═══ DATA UNDER STUDY

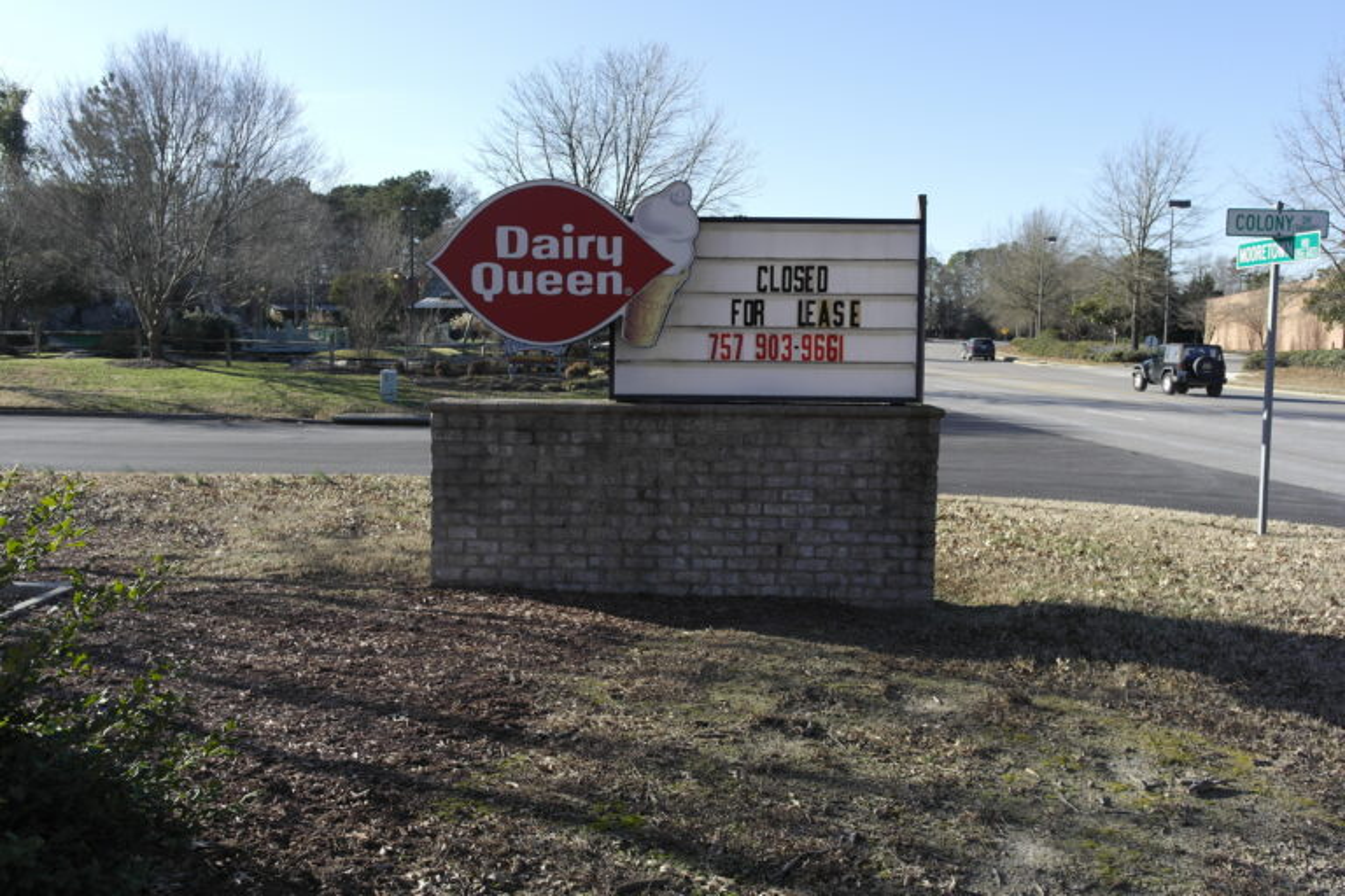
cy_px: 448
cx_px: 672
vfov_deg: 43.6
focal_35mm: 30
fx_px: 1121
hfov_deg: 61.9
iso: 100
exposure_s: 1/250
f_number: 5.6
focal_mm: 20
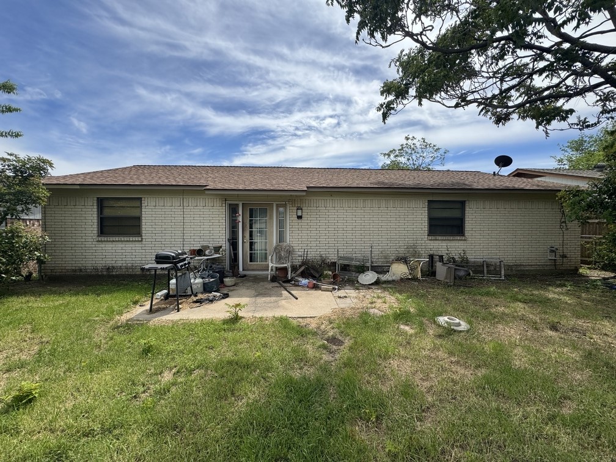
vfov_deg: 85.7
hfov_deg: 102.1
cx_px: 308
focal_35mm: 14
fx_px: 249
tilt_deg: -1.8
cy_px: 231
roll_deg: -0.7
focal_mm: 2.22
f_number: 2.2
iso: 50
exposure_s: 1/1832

══════

WHAT TO PRODUCE:
Write out, word for word, the line containing "vfov_deg: 85.7" and all the lines after it in the entries above, and nothing more.

THE ANSWER:
vfov_deg: 85.7
hfov_deg: 102.1
cx_px: 308
focal_35mm: 14
fx_px: 249
tilt_deg: -1.8
cy_px: 231
roll_deg: -0.7
focal_mm: 2.22
f_number: 2.2
iso: 50
exposure_s: 1/1832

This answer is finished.